La rentrée de matériel scolaire à Ressourcerie de Dyle s’est déroulée il y a un peu plus d’une semaine. « On a fait un petit tri, et tout mis dans une armoire remplie de crayons de ciseaux », explique Samuel Mourmeaux, responsable administratif de la ressourcerie. Il leur reste encore quelques affaires, dont des cartables, qui sont vendus entre trois et six euros. « Certains sont partis, mais il en reste quelques-uns ! », raconte-t-il.

Du côté de Braine-l’Alleud et du magasin BBBIS, les derniers jours ont été plus chargés. « Un endroit spécifique a été aménagé dans le magasin pour la rentrée. Ça se vend bien ! », nous explique-t-on. Stéphanie Maréchal, responsable du magasin, rajoute : «  Justement, lundi, on avait une cinquantaine de cartables, et les clients se sont jetés dessus ! » Mais ce ne sont pas les seules affaires qui sont vendues dans le cadre de la rentrée. « On a quelques boîtes à tartine, mais aussi des uniformes. Pour les enfants qui rentrent au Berlaymont par exemple, les parents viennent acheter des chemises bleues… » Au niveau des prix, « on vend des cartables entre 3 et 40 euros. Pour ces derniers, il s’agit de Kipling qui sont presque neufs, des cartables qui peuvent encore tenir dix ans ! »

La clientèle qui fréquente le magasin en période de rentrée a également évolué. « La seconde main a connu un effet de mode. On a vu qu’à un moment, c’était principalement des personnes sensibilisées sur cette question qui venaient, maintenant, c’est en train de se diversifier ! »

Les magasins connaissent généralement un beau succès. © D.R.
Les magasins connaissent généralement un beau succès. © D.R.

Dans l’Ouest par contre, il est plus difficile de trouver ce type d’affaires, comme nous l’explique une personne travaillant pour un magasin de seconde main situé à Oisquercq : « On n’a pas beaucoup de demandes, ni d’offres d’ailleurs, mais cela ira mieux lorsque nous déménagerons dans le centre de la commune ! »

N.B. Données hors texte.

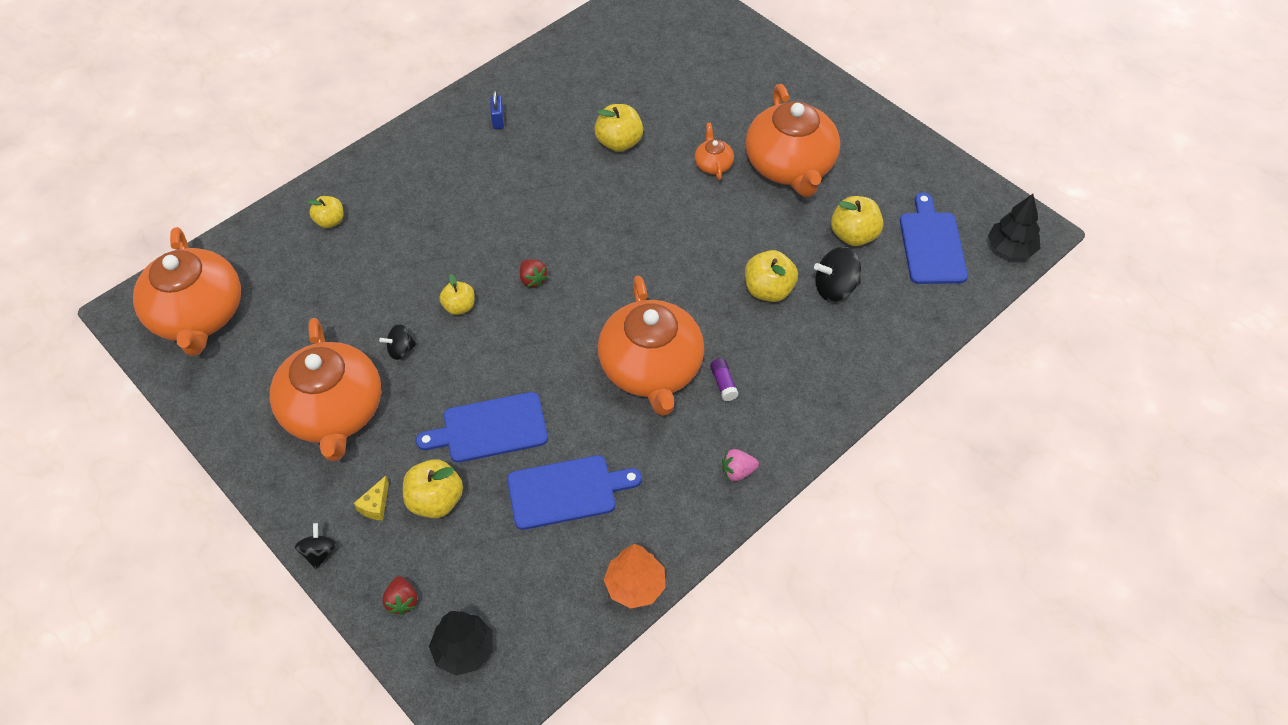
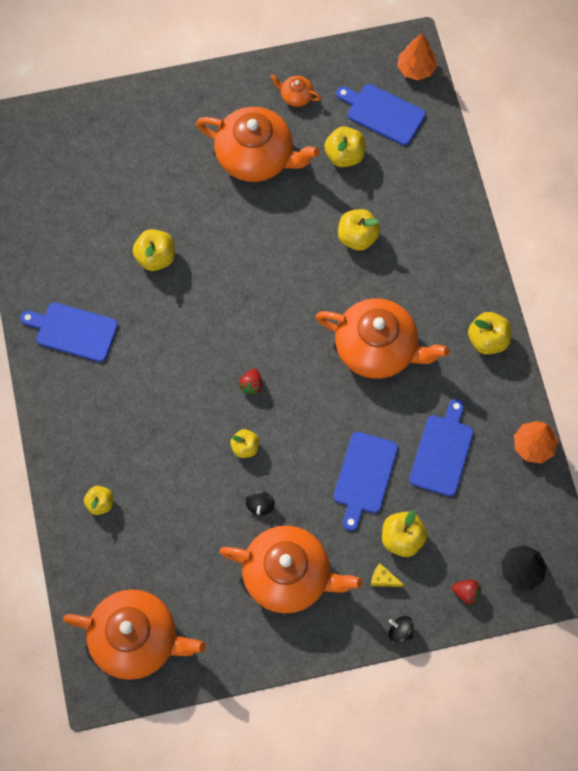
camera: 60 degrees left, 15 degrees up
yellow cheese [354,476,389,520] -> yellow cheese turned 150 degrees clockwise [371,563,404,587]
blue padlock [490,90,504,129] -> blue cutting board [20,302,118,362]
red strawberry [520,259,548,287] -> red strawberry turned 105 degrees clockwise [239,368,262,395]
orange teapot [694,123,734,180] -> orange teapot moved to [270,75,321,107]
purple glue stick [710,358,738,401] -> none
pink strawberry [722,449,759,481] -> yellow apple [468,312,512,354]
black spinning top [814,247,861,302] -> none
black tree [988,194,1040,259] -> orange tree [397,33,437,81]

Prenons ensuite la direction du centre de Wavre, et du magasin des Petits Riens, qui a déménagé à plusieurs reprises avant de s’installer rue Florimond Letroye dans le centre de la Ville. Ici aussi, les cartables ont la cote. « On remarque cela avec tous les produits de qualité, avec un prix correct. Ça part tout de suite. Les cartables aussi ! » Le magasin s’est doté de ce type de matériel notamment suite à une collecte dans les Carrefour. « Mon stock n’est pas énorme, mais ça marche bien ! » précise Sonia Thursch, gérante du magasin de Wavre. « On pourrait en avoir plus, s’ils correspondent à la demande, on les vendrait d’office ! » Ici aussi, les prix varient entre 4 et 5 euros pour le cartable. Ou comment réaliser de bonnes affaires.